Where an original last will and testament is lost or cannot be found upon the testator’s death, a photocopy of that will may be admitted to probate. In determining whether such relief is appropriate, “the key issue is whether the testator had the intent to revoke the missing will.” In re Estate of Schenecker, 2011 N.J. Super. Unpub. LEXIS 598 (App. Div. Mar. 10, 2011), certif. denied, 207 N.J. 189 (2011).
In Schenecker, the trial court’s decision to admit a copy of a will to probate was challenged on appeal. The trial court had found that the proponent had met the burden of proving that the original will had not been lost or destroyed by the testator. However, the opponent of the will argued that the photocopy should not have been admitted because the proponent had failed to prove what had happened to the original will. Id. at *18.

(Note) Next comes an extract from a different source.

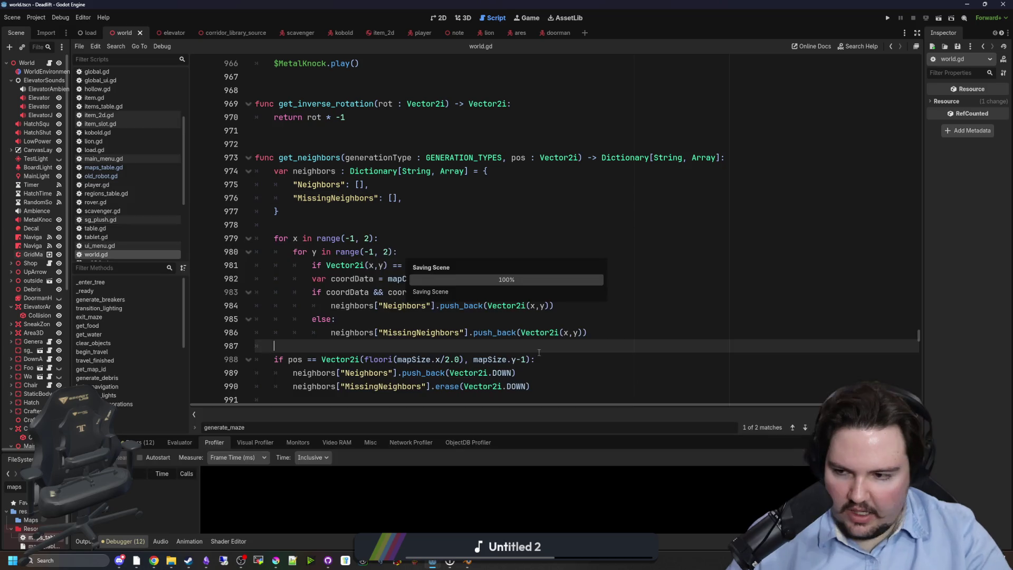
# Review the get_neighbors loop and its return neighbors line in world.gd, then save the script.
pyautogui.click(477, 234)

The Appellate Division rejected the will opponent’s challenge. It began by acknowledging the earlier County Court decision of In re Will of Roman, 80 N.J. Super. 481, 482 (Cty. Ct. 1963), which had held that “[c]lear and convincing evidence must be shown with reference to … the circumstances under which the will was lost, stolen or destroyed.” The Schenecker court declined to follow Roman, focusing instead on whether the testator had intended to revoke the missing will. 2011 N.J. Super. Unpub. LEXIS 598 at *19.
The Schenecker court affirmed the trial court’s conclusion that the proponent had proven, by clear and convincing evidence, that, “whatever may have happened to the original, [the decedent] did not intend to revoke the will.” Id. at *21.